We never learn something in isolation. Our brains are contextual devices and every successful learning event incorporates information not only about the target of our learning efforts but also our feelings, our environment, related ideas, etc. (Marcus, 2008). Initial learning, in particular, relies heavily on context and cues found in the environment. It is for reason that people are better able to recall information while in the setting or mood as when the information was originally learned (Godden & Baddeley, 1975). More stable learning outcomes requires practice across a diversity of settings, problems, and times.
So how do these considerations change our image? As mentioned previously, it means we should interpret each curve as an average which, when decomposed, reflects significant learning variability given different settings, cues, affective states, and intervening activities.
For instance, learner performance might be high in setting that matches study conditions but much lower if we removed cues present during study in a later testing situation.

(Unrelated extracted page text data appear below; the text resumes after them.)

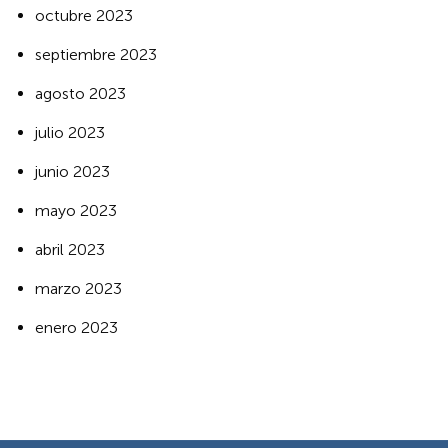
octubre 2023
septiembre 2023
agosto 2023
julio 2023
junio 2023
mayo 2023
abril 2023
marzo 2023
enero 2023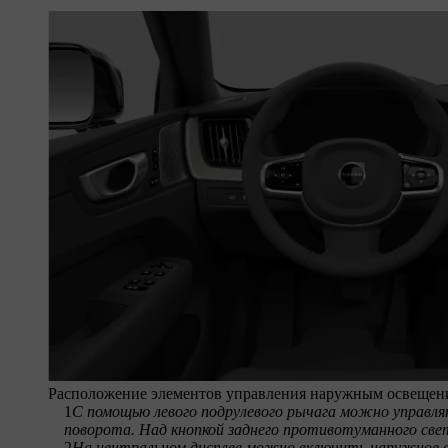
Расположение элементов управления наружным освещен
1
С помощью левого подрулевого рычага можно управл
поворота. Над кнопкой заднего противотуманного свет
2
На центральном дисплее можно включить наружное о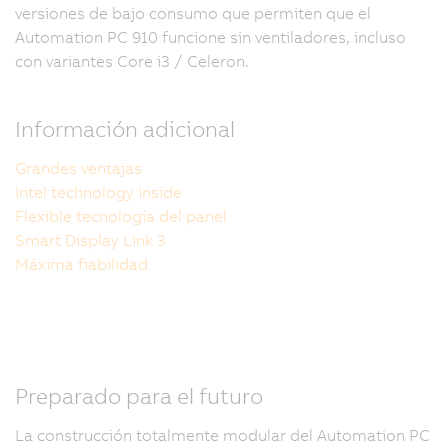
versiones de bajo consumo que permiten que el
Automation PC 910 funcione sin ventiladores, incluso
con variantes Core i3 / Celeron.
Información adicional
Grandes ventajas
Intel technology inside
Flexible tecnología del panel
Smart Display Link 3
Máxima fiabilidad
Preparado para el futuro
La construcción totalmente modular del Automation PC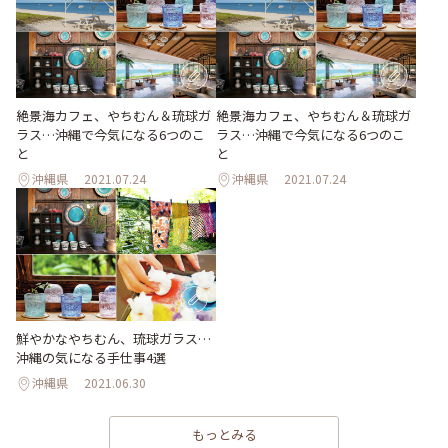
絶景海カフェ、やちむん＆琉球ガ
絶景海カフェ、やちむん＆琉球ガ
ラス…沖縄で今気になる6つのこ
ラス…沖縄で今気になる6つのこ
と
と
沖縄県
2021.07.24
沖縄県
2021.07.24
鮮やかなやちむん、琉球ガラス…
沖縄の気になる手仕事4選
沖縄県
2021.06.30
もっとみる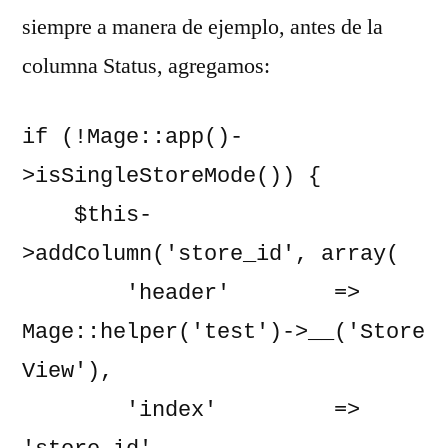
siempre a manera de ejemplo, antes de la
columna Status, agregamos:
if (!Mage::app()-
>isSingleStoreMode()) {

    $this-
>addColumn('store_id', array(

        'header'        => 
Mage::helper('test')->__('Store 
View'),

        'index'         => 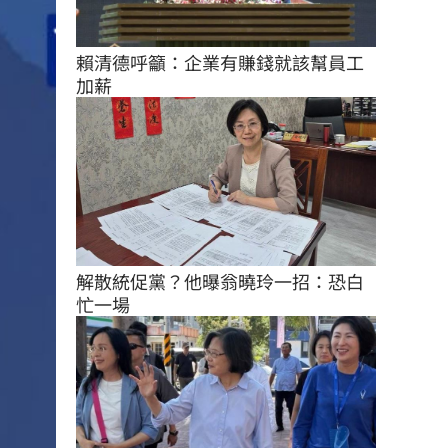
賴清德呼籲：企業有賺錢就該幫員工
加薪
解散統促黨？他曝翁曉玲一招：恐白
忙一場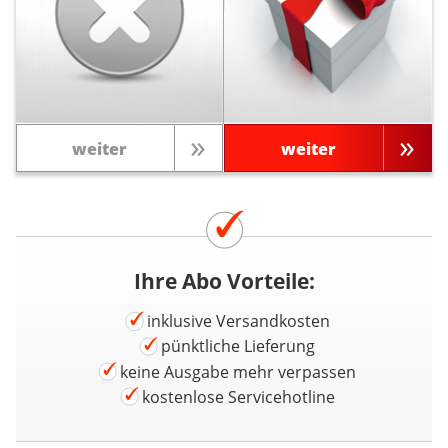
weiter
weiter
Ihre Abo Vorteile:
inklusive Versandkosten
pünktliche Lieferung
keine Ausgabe mehr verpassen
kostenlose Servicehotline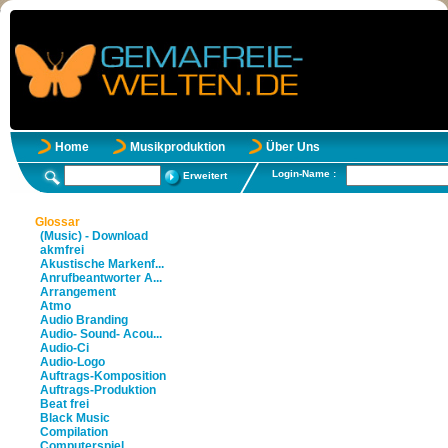
Home
Musikproduktion
Über Uns
Login-Name :
Erweitert
Glossar
(Music) - Download
akmfrei
Akustische Markenf...
Anrufbeantworter A...
Arrangement
Atmo
Audio Branding
Audio- Sound- Acou...
Audio-Ci
Audio-Logo
Auftrags-Komposition
Auftrags-Produktion
Beat frei
Black Music
Compilation
Computerspiel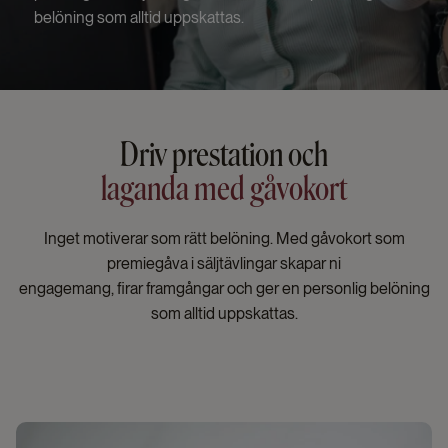
belöning som alltid uppskattas.
Driv prestation och
laganda med gåvokort
Inget motiverar som rätt belöning. Med gåvokort som
premiegåva i säljtävlingar skapar ni
engagemang, firar framgångar och ger en personlig belöning
som alltid uppskattas.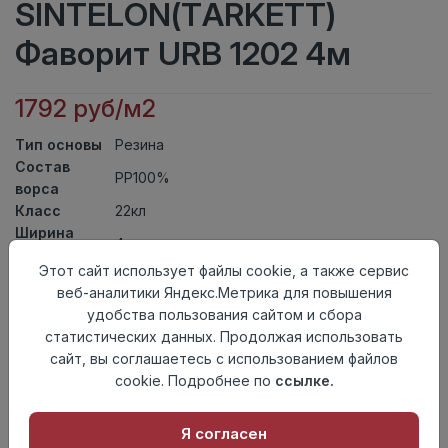
SINTELON(TARKETT)
Фаворит URB 1202 4м
1792 руб/м2
Тип основы
Резина
Состав
PP100%
ворса
Класс
22кл
Ширина
4
рулона
Этот сайт использует файлы cookie, а также сервис
Актуальность
Актуален
веб-аналитики Яндекс.Метрика для повышения
Вид
Ковролин иглопробивной
удобства пользования сайтом и сбора
ковролина
статистических данных. Продолжая использовать
Страна
Сербия
сайт, вы соглашаетесь с использованием файлов
происхождения
cookie. Подробнее по
ссылке.
Осталось
13.41 пог. м
Я согласен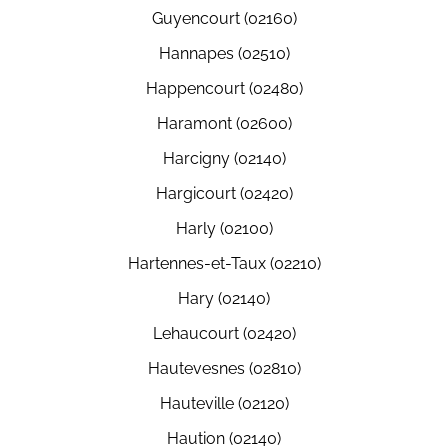
Guyencourt (02160)
Hannapes (02510)
Happencourt (02480)
Haramont (02600)
Harcigny (02140)
Hargicourt (02420)
Harly (02100)
Hartennes-et-Taux (02210)
Hary (02140)
Lehaucourt (02420)
Hautevesnes (02810)
Hauteville (02120)
Haution (02140)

Consequently, we should be seeking less variability in both overall student performance as well as performance across settings/problems/contexts when evaluating the efficacy a learning intervention.
I’ve tried to illustrate this fact above by drawing highly variable waves at the beginning of the learning process (learning gains initially highly context/problem dependent) but eventually coalescing (learning more steady across contexts/problems).

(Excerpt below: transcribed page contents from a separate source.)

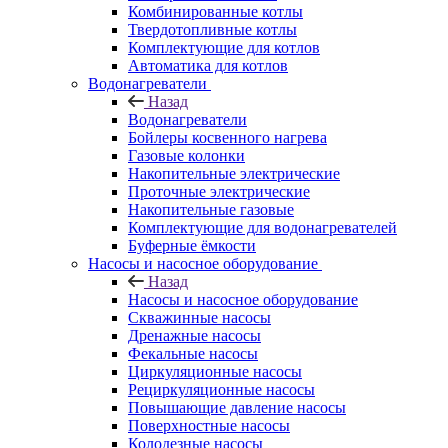
Комбинированные котлы
Твердотопливные котлы
Комплектующие для котлов
Автоматика для котлов
Водонагреватели
Назад
Водонагреватели
Бойлеры косвенного нагрева
Газовые колонки
Накопительные электрические
Проточные электрические
Накопительные газовые
Комплектующие для водонагревателей
Буферные ёмкости
Насосы и насосное оборудование
Назад
Насосы и насосное оборудование
Скважинные насосы
Дренажные насосы
Фекальные насосы
Циркуляционные насосы
Рециркуляционные насосы
Повышающие давление насосы
Поверхностные насосы
Колодезные насосы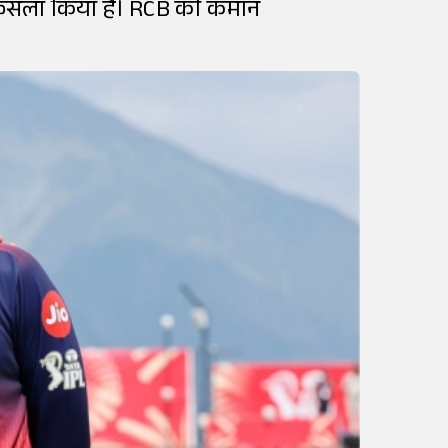
ा फैसला किया है। RCB की कमान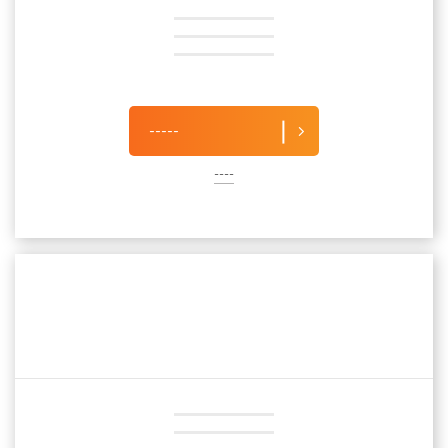
-----
----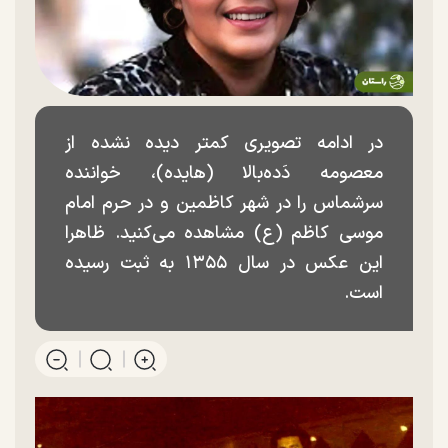
در ادامه تصویری کمتر دیده نشده از
معصومه دَده‌بالا (هایده)، خواننده
سرشماس را در شهر کاظمین و در حرم امام
موسی کاظم (ع) مشاهده می‌کنید. ظاهرا
این عکس در سال ۱۳۵۵ به ثبت رسیده
است.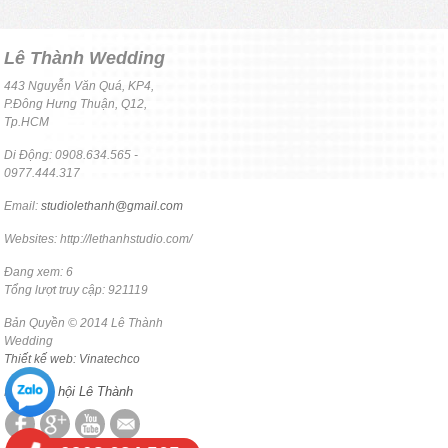
Lê Thành Wedding
443 Nguyễn Văn Quá, KP4,
P.Đông Hưng Thuận, Q12,
Tp.HCM
Di Động: 0908.634.565 -
0977.444.317
Email:
studiolethanh@gmail.com
Websites: http://lethanhstudio.com/
Đang xem: 6
Tổng lượt truy cập: 921119
Bản Quyền © 2014 Lê Thành
Wedding
Thiết kế web: Vinatechco
Mạng xã hội Lê Thành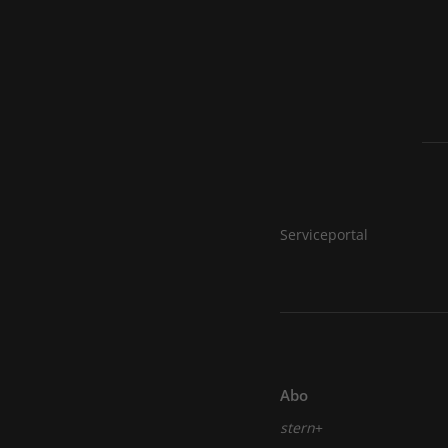
Serviceportal
Abo
stern
+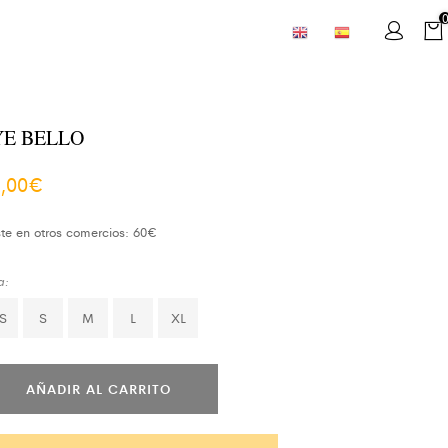
YE BELLO
,00
€
te en otros comercios: 60€
a:
S
S
M
L
XL
AÑADIR AL CARRITO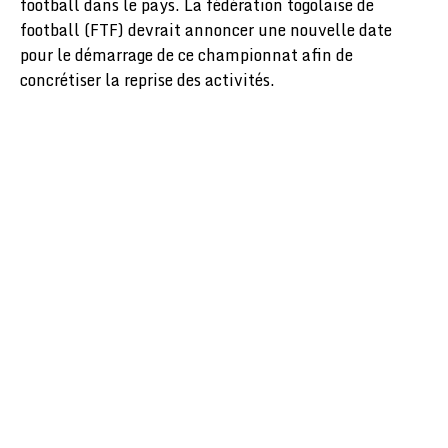
football dans le pays. La fédération togolaise de
football (FTF) devrait annoncer une nouvelle date
pour le démarrage de ce championnat afin de
concrétiser la reprise des activités.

Focusing on performance gains in a single context , with similar problem types and over a short period of time, will give a highly inaccurate indication of overall learning.
So that’s my final doodle. And despite my artistic limitations, I don’t think this visualization is too far from the one I originally shared! But more importantly, I think this visualization depicts the learning process with greater fidelity.
So I would encourage you to remember next time someone shows you a picture of a learning curve that the process of learning is more accurately depicted as a beautiful and fluid dance of many curves — in particular, the continuous ebb and flow of performance and forgetting that result in successful learning!
So I’ll ask you again, what does your visualization of learning look like?
References
Bjork, E. L., & Bjork, R. A. (2011). Making things hard on yourself, but in a good way: Creating desirable difficulties to enhance learning. Psychology and the real world: Essays illustrating fundamental contributions to society, 56–64.
Bjork, R. A,. (2011). On the symbiosis of remembering, forgetting, and learning. In Aaron Benjamin (Ed.) Successful remembering and successful forgetting: A Festschrift in honor of Robert A. Bjork, 1–22.
Fritz, C. O., (2011). Testing, Generation, and Spacing Applied to Education: Past, Present, and Future. In Aaron Benjamin (Ed.) Successful remembering and successful forgetting: A Festschrift in honor of Robert A. Bjork, 1–22.
Godden, D. R., & Baddeley, A. D. (1975). Context‐dependent memory in two natural environments: On land and underwater. British Journal of psychology, 66(3), 325–331.
Marcus, G. (2008). Kludge: The Haphazard Construction of the Human Mind. New York, NY: Houghton Mifflin Company.
Roediger III, H. L., & Butler, A. C. (2011). Paradoxes of learning and memory. The Paradoxical Brain, Cambridge University Press, Cambridge, 151–176.